Task requirements> Collect each line below that contains the word "largest". Case matters.

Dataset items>

┌──

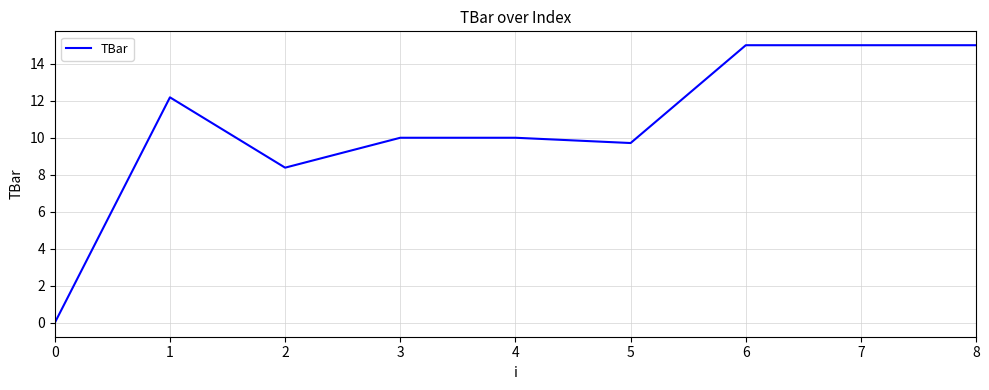

Reading left to right, transcribe all the data shown in this chart.

0=0.0	1=12.2	2=8.4	3=10.0	4=10.0	5=9.7	6=15.0	7=15.0	8=15.0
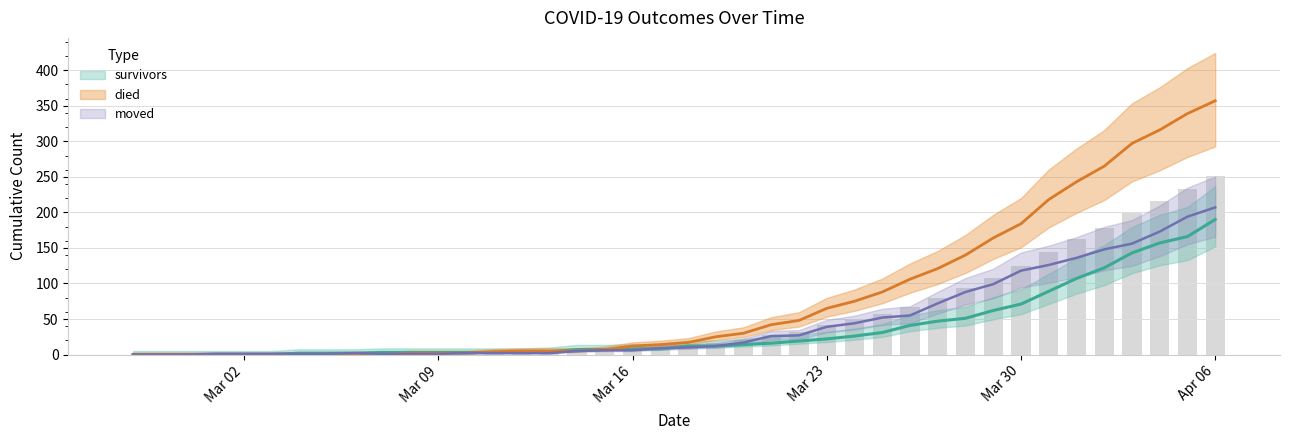

Which series has the largest range (max minus min)?

died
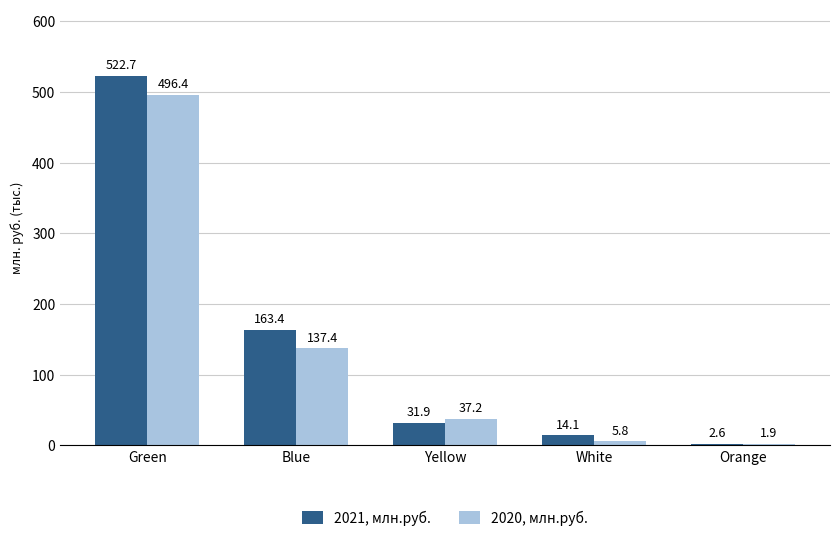

At which label does 2020, млн.руб. reach its minimum?

Orange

└──

The answer>
Which series has the largest range (max minus min)?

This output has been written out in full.